▶ [SHORT PROBLEM]
Answer these questions using the court ruling excerpt below:
1. Under which rule is the standard for reconsideration named?
2. What docket entry is cited for the Opinion of August 18, 2009?
3. On which page of the Opinion of May 6, 2010, does the cited observation appear?

Plaintiffs' first argument does not meet the standard for reconsideration under Rule 59. Plaintiffs state that the Court's Opinion of May 6, 2010, is inconsistent with its Opinion of August 18, 2009 (d/e 27). In the Opinion of August 18, 2009, the Court wrote that "Plaintiffs have alleged a violation of subsection (4), which is not confined to property taxes and they provided no evidence of true market value. Such evidence is unnecessary to prove a violation of § 11501(b)(4), but the Court cannot order a preliminary injunction under § 11501(c) without it ." Opinion of August 18, 2009, p. 16-17 (emphasis added). The Court observed in its Opinion of May 6, 2010, that "evidence of true market value and assessed value is required before the Court can issue an injunction under § 11501(c)," based on a "plain reading of the statutory language . . . ." Opinion of May 6, 2010, p. 12.

▶ [Recorded data]
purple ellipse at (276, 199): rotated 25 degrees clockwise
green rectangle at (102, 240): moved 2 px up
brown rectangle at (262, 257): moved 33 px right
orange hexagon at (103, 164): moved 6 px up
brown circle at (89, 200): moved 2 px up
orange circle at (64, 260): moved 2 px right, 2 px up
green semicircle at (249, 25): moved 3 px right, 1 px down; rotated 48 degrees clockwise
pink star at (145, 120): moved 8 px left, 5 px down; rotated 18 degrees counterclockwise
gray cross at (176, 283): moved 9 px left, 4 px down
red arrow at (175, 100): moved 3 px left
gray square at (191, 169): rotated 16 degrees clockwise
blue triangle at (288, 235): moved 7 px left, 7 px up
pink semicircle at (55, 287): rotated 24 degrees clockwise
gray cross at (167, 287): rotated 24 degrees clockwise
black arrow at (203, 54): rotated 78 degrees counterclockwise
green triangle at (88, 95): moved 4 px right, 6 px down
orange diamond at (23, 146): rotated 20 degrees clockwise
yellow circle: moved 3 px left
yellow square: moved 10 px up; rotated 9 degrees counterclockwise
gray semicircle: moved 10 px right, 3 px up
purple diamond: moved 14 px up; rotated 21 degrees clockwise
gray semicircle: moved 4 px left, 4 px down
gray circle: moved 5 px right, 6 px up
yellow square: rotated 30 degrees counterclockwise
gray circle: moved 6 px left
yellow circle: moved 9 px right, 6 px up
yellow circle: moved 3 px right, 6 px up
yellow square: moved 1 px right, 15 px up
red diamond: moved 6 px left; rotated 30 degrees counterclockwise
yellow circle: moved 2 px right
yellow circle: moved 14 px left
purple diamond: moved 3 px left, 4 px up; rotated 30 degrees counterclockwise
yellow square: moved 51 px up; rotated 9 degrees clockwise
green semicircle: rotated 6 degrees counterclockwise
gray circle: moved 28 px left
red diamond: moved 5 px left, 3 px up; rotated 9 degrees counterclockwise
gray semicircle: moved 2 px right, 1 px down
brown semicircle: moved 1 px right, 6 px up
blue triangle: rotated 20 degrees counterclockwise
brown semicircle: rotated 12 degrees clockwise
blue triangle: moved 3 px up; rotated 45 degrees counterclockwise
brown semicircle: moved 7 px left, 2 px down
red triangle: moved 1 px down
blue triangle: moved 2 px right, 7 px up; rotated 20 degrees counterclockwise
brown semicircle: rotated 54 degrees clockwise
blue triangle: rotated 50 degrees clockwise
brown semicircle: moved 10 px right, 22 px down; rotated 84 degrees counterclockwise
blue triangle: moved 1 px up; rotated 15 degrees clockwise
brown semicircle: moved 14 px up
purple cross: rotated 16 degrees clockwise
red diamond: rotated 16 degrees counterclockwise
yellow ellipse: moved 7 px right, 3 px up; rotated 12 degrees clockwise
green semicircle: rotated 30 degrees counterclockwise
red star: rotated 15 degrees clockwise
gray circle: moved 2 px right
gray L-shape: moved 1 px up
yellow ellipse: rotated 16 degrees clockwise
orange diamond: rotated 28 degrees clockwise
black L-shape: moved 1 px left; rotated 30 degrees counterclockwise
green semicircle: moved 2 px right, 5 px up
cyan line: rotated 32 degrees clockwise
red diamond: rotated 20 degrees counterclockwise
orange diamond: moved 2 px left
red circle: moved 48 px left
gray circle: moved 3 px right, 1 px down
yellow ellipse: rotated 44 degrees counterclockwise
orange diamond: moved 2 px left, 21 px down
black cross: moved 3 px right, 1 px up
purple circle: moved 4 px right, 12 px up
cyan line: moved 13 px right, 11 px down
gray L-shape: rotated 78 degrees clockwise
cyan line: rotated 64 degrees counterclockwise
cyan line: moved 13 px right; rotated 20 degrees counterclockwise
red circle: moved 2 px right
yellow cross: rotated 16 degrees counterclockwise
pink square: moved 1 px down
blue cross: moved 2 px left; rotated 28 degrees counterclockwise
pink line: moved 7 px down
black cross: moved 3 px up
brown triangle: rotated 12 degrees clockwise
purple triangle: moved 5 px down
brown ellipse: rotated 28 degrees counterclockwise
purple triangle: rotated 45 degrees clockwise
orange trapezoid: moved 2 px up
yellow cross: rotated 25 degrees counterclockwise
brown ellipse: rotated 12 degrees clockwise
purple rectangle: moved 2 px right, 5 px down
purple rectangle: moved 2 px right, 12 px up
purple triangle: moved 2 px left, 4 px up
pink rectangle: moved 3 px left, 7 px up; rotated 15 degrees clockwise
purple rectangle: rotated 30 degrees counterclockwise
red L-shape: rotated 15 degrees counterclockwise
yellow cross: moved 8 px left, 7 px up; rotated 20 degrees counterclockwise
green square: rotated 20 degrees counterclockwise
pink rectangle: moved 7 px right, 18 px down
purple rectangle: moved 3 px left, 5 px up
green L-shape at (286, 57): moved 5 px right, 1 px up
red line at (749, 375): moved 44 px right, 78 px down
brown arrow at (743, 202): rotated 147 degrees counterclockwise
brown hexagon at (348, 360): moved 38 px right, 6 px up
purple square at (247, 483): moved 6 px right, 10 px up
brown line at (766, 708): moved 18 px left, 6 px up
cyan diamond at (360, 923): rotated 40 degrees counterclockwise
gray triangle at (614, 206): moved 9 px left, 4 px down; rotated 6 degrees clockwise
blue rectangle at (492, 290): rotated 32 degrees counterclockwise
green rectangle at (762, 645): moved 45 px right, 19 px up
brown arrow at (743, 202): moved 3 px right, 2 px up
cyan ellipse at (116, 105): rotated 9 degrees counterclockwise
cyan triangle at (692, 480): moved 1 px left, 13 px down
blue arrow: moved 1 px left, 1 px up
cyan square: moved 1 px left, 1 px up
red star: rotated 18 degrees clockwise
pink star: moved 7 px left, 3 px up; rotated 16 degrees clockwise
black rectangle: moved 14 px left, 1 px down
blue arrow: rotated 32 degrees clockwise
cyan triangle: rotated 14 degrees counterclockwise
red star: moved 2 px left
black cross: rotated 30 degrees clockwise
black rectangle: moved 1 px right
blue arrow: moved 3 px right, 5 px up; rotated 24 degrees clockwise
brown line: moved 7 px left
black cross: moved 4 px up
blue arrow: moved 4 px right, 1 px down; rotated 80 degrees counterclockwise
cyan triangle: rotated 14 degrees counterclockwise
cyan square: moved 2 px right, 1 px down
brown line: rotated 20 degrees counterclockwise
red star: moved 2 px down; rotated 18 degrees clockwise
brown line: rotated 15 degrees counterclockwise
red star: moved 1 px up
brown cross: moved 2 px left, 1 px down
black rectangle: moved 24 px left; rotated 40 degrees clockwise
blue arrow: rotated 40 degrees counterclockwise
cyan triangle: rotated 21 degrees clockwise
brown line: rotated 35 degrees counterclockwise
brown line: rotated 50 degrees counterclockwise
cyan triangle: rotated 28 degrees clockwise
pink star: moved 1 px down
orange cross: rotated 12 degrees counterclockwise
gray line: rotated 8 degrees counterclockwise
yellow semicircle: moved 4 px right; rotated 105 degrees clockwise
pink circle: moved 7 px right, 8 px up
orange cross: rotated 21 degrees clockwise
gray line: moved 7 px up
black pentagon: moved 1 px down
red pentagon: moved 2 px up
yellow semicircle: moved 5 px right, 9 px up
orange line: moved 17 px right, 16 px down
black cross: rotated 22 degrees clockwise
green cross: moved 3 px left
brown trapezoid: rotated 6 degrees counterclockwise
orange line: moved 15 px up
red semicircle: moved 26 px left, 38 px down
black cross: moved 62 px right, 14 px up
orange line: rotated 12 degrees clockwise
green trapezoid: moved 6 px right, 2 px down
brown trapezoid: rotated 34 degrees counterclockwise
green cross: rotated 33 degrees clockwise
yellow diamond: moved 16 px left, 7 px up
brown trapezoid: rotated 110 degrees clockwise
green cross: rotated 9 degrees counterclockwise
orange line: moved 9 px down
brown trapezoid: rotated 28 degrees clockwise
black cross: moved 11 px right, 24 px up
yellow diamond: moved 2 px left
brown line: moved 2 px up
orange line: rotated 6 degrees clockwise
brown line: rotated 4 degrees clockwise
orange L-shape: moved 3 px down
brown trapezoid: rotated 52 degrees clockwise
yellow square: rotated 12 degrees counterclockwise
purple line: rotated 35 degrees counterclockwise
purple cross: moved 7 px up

▶ [OUTPUT]
1. Rule 59
2. d/e 27
3. Page 12